Anthony Clarke Booth
|Anthony Clarke Booth|
|Born||21 April 1846
|Died||8 December 1899 (aged 53)
Brierley Hill, Staffordshire
|Place of burial||St Michael's Churchyard, Brierley Hill|
|Unit||80th Regiment of Foot (Staffordshire Volunteers)|
Anthony Clarke Booth VC (21 April 1846 – 8 December 1899) was an English recipient of the Victoria Cross, the highest and most prestigious award for gallantry in the face of the enemy that can be awarded to British and Commonwealth forces.
Born in Carrington, Nottingham, he was 32 years old, and a sergeant in the 80th Regiment of Foot (Staffordshire Volunteers) (later The South Staffordshire Regiment), British Army during the Zulu War when the following deed took place for which he was awarded the VC.
On 12 March 1879 on the Intombe River, South Africa (Zulu War), during an attack by very large numbers of the enemy, Sergeant Booth rallied a few men on the south bank of the river and covered the retreat of 50 soldiers and others for a distance of three miles. Had it not been for the coolness displayed by this NCO not one man would have escaped. He later achieved the rank of Colour Sergeant.
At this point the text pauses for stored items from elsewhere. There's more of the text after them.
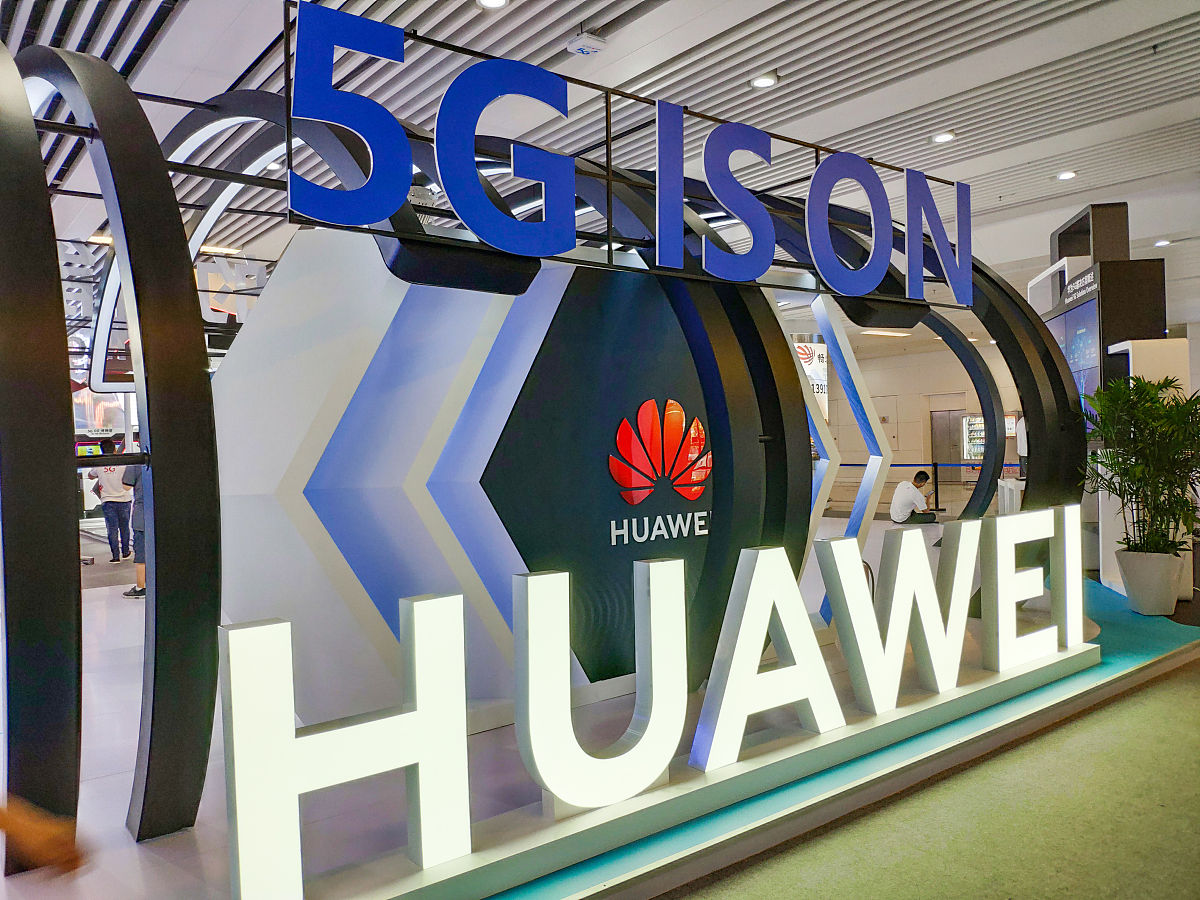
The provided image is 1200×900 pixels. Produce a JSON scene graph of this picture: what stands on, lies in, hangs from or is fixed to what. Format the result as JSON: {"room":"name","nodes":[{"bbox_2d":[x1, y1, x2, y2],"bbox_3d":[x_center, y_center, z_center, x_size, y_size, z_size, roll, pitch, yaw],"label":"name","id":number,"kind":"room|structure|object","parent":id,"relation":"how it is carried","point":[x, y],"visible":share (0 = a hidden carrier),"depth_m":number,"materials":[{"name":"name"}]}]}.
{"room":"event hall","nodes":[
{"label":"event hall","id":0,"kind":"room"},
{"bbox_2d":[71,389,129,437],"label":"display screen","id":1,"kind":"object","parent":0,"point":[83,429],"visible":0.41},
{"bbox_2d":[0,508,1196,899],"bbox_3d":[-0.193,1.267,7.716,14.758,0.132,10.027,-2,1,-38],"label":"floor","id":2,"kind":"structure","parent":0,"point":[95,782],"depth_m":3.30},
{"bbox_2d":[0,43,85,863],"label":"arch","id":3,"kind":"object","parent":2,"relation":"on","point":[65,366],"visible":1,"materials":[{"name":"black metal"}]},
{"bbox_2d":[0,796,88,876],"bbox_3d":[-1.205,0.665,1.467,0.671,1.156,0.540,-1,1,3],"label":"person","id":4,"kind":"object","parent":2,"relation":"on","point":[43,845],"visible":0.98,"depth_m":1.51},
{"bbox_2d":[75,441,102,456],"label":"monitor","id":5,"kind":"object","parent":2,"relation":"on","point":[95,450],"visible":0.57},
{"bbox_2d":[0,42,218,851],"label":"arch","id":6,"kind":"object","parent":2,"relation":"on","point":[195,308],"visible":0.98,"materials":[{"name":"black metal"}]},
{"bbox_2d":[89,443,134,564],"bbox_3d":[-5.897,0.633,10.699,0.552,1.365,0.527,-1,1,5],"label":"person","id":7,"kind":"object","parent":2,"relation":"on","point":[113,507],"visible":0.83,"depth_m":10.58},
{"bbox_2d":[117,452,145,598],"bbox_3d":[-3.971,0.613,7.884,0.568,1.368,0.480,-1,1,17],"label":"person","id":8,"kind":"object","parent":2,"relation":"on","point":[137,563],"visible":0.22,"depth_m":7.76},
{"bbox_2d":[209,226,796,735],"bbox_3d":[-0.411,0.095,4.678,2.991,2.351,0.848,-2,1,-38],"label":"display wall","id":9,"kind":"structure","parent":2,"relation":"on","point":[508,563],"depth_m":4.15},
{"bbox_2d":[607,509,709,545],"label":"lettering","id":10,"kind":"object","parent":9,"relation":"attached to","point":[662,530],"visible":0.97,"depth_m":4.46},
{"bbox_2d":[608,398,710,499],"bbox_3d":[0.315,0.052,4.495,0.668,0.578,0.088,-2,1,-38],"label":"emblem","id":11,"kind":"object","parent":9,"relation":"attached to","point":[617,472],"visible":0.98,"depth_m":4.46,"materials":[{"name":"red plastic"}]},
{"bbox_2d":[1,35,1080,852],"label":"exhibition booth","id":12,"kind":"object","parent":2,"relation":"on","point":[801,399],"visible":0.81,"depth_m":3.52,"materials":[{"name":"black metal"}]},
{"bbox_2d":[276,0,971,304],"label":"metal frame","id":13,"kind":"object","parent":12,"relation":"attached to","point":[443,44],"visible":0.74,"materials":[{"name":"black metal"}]},
{"bbox_2d":[281,1,971,308],"bbox_3d":[0.436,-1.151,3.900,3.669,0.767,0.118,-2,1,-38],"label":"sign","id":14,"kind":"object","parent":12,"relation":"attached to","point":[657,238],"visible":0.98,"depth_m":3.50,"materials":[{"name":"blue plastic"}]},
{"bbox_2d":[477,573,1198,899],"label":"platform","id":15,"kind":"structure","parent":2,"relation":"on","point":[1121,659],"depth_m":3.69,"materials":[{"name":"carpet"}]},
{"bbox_2d":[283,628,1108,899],"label":"sign base","id":16,"kind":"object","parent":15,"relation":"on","point":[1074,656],"visible":0.71,"depth_m":3.07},
{"bbox_2d":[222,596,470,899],"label":"letter","id":17,"kind":"object","parent":16,"relation":"on","point":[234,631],"visible":0.99,"depth_m":2.45,"materials":[{"name":"white plastic"}]},
{"bbox_2d":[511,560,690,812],"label":"letter","id":18,"kind":"object","parent":16,"relation":"on","point":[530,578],"visible":0.99,"depth_m":2.93,"materials":[{"name":"white plastic"}]},
{"bbox_2d":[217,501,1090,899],"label":"letter sign","id":19,"kind":"object","parent":16,"relation":"on","point":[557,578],"visible":0.99,"depth_m":2.90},
{"bbox_2d":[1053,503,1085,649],"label":"letter","id":20,"kind":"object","parent":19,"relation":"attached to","point":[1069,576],"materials":[{"name":"white plastic"}]},
{"bbox_2d":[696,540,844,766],"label":"letter","id":21,"kind":"object","parent":16,"relation":"on","point":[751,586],"visible":0.99,"depth_m":3.39,"materials":[{"name":"white plastic"}]},
{"bbox_2d":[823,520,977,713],"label":"letter","id":22,"kind":"object","parent":16,"relation":"on","point":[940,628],"visible":0.99,"depth_m":4.03,"materials":[{"name":"white plastic"}]},
{"bbox_2d":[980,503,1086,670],"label":"letter","id":23,"kind":"object","parent":16,"relation":"on","point":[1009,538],"visible":0.99,"depth_m":4.70,"materials":[{"name":"white plastic"}]},
{"bbox_2d":[1113,547,1185,615],"bbox_3d":[3.874,0.926,6.241,0.445,0.436,0.446,-2,1,-38],"label":"plant pot","id":24,"kind":"object","parent":15,"relation":"on","point":[1134,596],"visible":0.87,"depth_m":6.09,"materials":[{"name":"white ceramic"}]},
{"bbox_2d":[1080,373,1199,561],"bbox_3d":[3.821,0.248,6.128,1.016,1.415,0.982,-2,1,-38],"label":"potted plant","id":25,"kind":"object","parent":24,"relation":"in","point":[1154,386],"visible":0.92,"depth_m":6.02,"materials":[{"name":"green plant"}]},
{"bbox_2d":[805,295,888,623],"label":"panel","id":26,"kind":"object","parent":2,"relation":"on","point":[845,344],"visible":0.77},
{"bbox_2d":[890,470,937,524],"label":"man","id":27,"kind":"object","parent":2,"relation":"on","point":[918,475],"visible":0.99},
{"bbox_2d":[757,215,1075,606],"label":"arch","id":28,"kind":"object","parent":2,"relation":"on","point":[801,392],"visible":0.52,"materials":[{"name":"black metal"}]},
{"bbox_2d":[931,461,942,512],"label":"stanchion post","id":29,"kind":"object","parent":2,"relation":"on","point":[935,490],"visible":0.93,"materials":[{"name":"black metal"}]},
{"bbox_2d":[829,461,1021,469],"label":"barrier belt","id":30,"kind":"object","parent":29,"relation":"attached to","point":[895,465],"visible":0.41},
{"bbox_2d":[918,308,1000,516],"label":"arch","id":31,"kind":"object","parent":2,"relation":"on","point":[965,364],"visible":0.6,"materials":[{"name":"black metal"}]},
{"bbox_2d":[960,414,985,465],"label":"vending machine","id":32,"kind":"object","parent":2,"relation":"on","point":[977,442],"visible":0.35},
{"bbox_2d":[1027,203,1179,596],"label":"display stand","id":33,"kind":"object","parent":2,"relation":"on","point":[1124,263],"visible":0.44,"depth_m":7.32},
{"bbox_2d":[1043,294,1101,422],"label":"display screen","id":34,"kind":"object","parent":33,"relation":"attached to","point":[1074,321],"visible":0.49,"depth_m":7.57,"materials":[{"name":"blue glass"}]},
{"bbox_2d":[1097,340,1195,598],"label":"white pedestal","id":35,"kind":"object","parent":2,"relation":"on","point":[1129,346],"visible":0.37,"depth_m":6.69,"materials":[{"name":"white"}]},
{"bbox_2d":[1,0,1199,292],"bbox_3d":[0.435,-2.644,8.740,17.564,0.181,15.733,-2,1,-38],"label":"ceiling","id":36,"kind":"structure","parent":0,"point":[778,64],"depth_m":6.39,"materials":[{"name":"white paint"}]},
{"bbox_2d":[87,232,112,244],"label":"ceiling light","id":37,"kind":"object","parent":36,"relation":"attached to","point":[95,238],"visible":0.48,"depth_m":10.30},
{"bbox_2d":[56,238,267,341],"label":"letter sign","id":38,"kind":"object","parent":36,"relation":"hanging from","point":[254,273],"visible":0.46,"depth_m":8.78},
{"bbox_2d":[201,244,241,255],"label":"ceiling light","id":39,"kind":"object","parent":36,"relation":"attached to","point":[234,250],"visible":0.78,"depth_m":11.05,"materials":[{"name":"white"}]},
{"bbox_2d":[476,0,509,9],"bbox_3d":[-0.612,-2.563,5.005,0.184,0.063,0.186,-2,1,-38],"label":"ceiling light","id":40,"kind":"object","parent":36,"relation":"attached to","point":[485,1],"visible":0.98,"depth_m":5.06,"materials":[{"name":"white"}]},
{"bbox_2d":[566,31,606,55],"bbox_3d":[-0.089,-2.576,5.610,0.203,0.104,0.195,-2,1,-38],"label":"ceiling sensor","id":41,"kind":"object","parent":36,"relation":"attached to","point":[587,44],"visible":1,"depth_m":5.56,"materials":[{"name":"white"}]},
{"bbox_2d":[750,72,777,88],"bbox_3d":[1.139,-2.576,6.169,0.173,0.060,0.176,-2,1,-38],"label":"ceiling light","id":42,"kind":"object","parent":36,"relation":"attached to","point":[763,81],"visible":0.98,"depth_m":6.14,"materials":[{"name":"white"}]},
{"bbox_2d":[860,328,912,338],"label":"ceiling light","id":43,"kind":"object","parent":36,"relation":"attached to","point":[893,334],"visible":0.9,"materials":[{"name":"white"}]},
{"bbox_2d":[932,130,955,144],"bbox_3d":[2.898,-2.650,7.494,0.174,0.060,0.175,-2,1,-38],"label":"ceiling light","id":44,"kind":"object","parent":36,"relation":"attached to","point":[945,137],"visible":0.98,"depth_m":7.47,"materials":[{"name":"white"}]},
{"bbox_2d":[1056,169,1076,180],"bbox_3d":[4.571,-2.705,8.698,0.175,0.056,0.175,-2,1,-38],"label":"ceiling light","id":45,"kind":"object","parent":36,"relation":"attached to","point":[1067,175],"visible":0.98,"depth_m":8.68,"materials":[{"name":"white"}]},
{"bbox_2d":[1153,238,1170,247],"bbox_3d":[7.102,-2.616,11.188,0.193,0.061,0.192,-2,1,-38],"label":"ceiling light","id":46,"kind":"object","parent":36,"relation":"attached to","point":[1161,243],"visible":0.94,"depth_m":11.16,"materials":[{"name":"white"}]},
{"bbox_2d":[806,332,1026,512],"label":"back wall","id":47,"kind":"structure","parent":0,"point":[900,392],"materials":[{"name":"paint"}]},
{"bbox_2d":[791,334,829,419],"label":"advertising banner","id":48,"kind":"object","parent":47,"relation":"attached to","point":[823,364],"visible":0.49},
{"bbox_2d":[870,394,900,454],"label":"door","id":49,"kind":"structure","parent":47,"relation":"in","point":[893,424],"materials":[{"name":"white"}]},
{"bbox_2d":[930,407,964,481],"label":"door","id":50,"kind":"structure","parent":47,"relation":"in","point":[937,447],"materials":[{"name":"grey metal"}]},
{"bbox_2d":[666,658,1199,899],"bbox_3d":[1.628,1.302,3.366,11.621,0.099,6.570,-2,1,-38],"label":"floor","id":51,"kind":"structure","parent":0,"point":[1163,686],"depth_m":2.98,"materials":[{"name":"carpet"}]}
]}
The London Gazette has him as a colour sergeant, but on the day of the Battle of Ntombe, (or Battle of Intombe) he was actually a sergeant, his promotion came the following day to replace a colour sergeant killed in the action. The gazetting of his VC was delayed due to the fact the surviving officer from the action Lt. Henry Hollingworth Harward was court-martialled for cowardice, the trial commenced on 20 February 1880 and concluded on 27 February 1880. Harward escaped the charges brought against him for deserting his men and he resigned his commission in May 1880. During the course of the trial Booth's award appeared in the London Gazette on 24 February 1880.
His Victoria Cross is displayed at the Museum of the Staffordshire Regiment in Whittington, Staffordshire.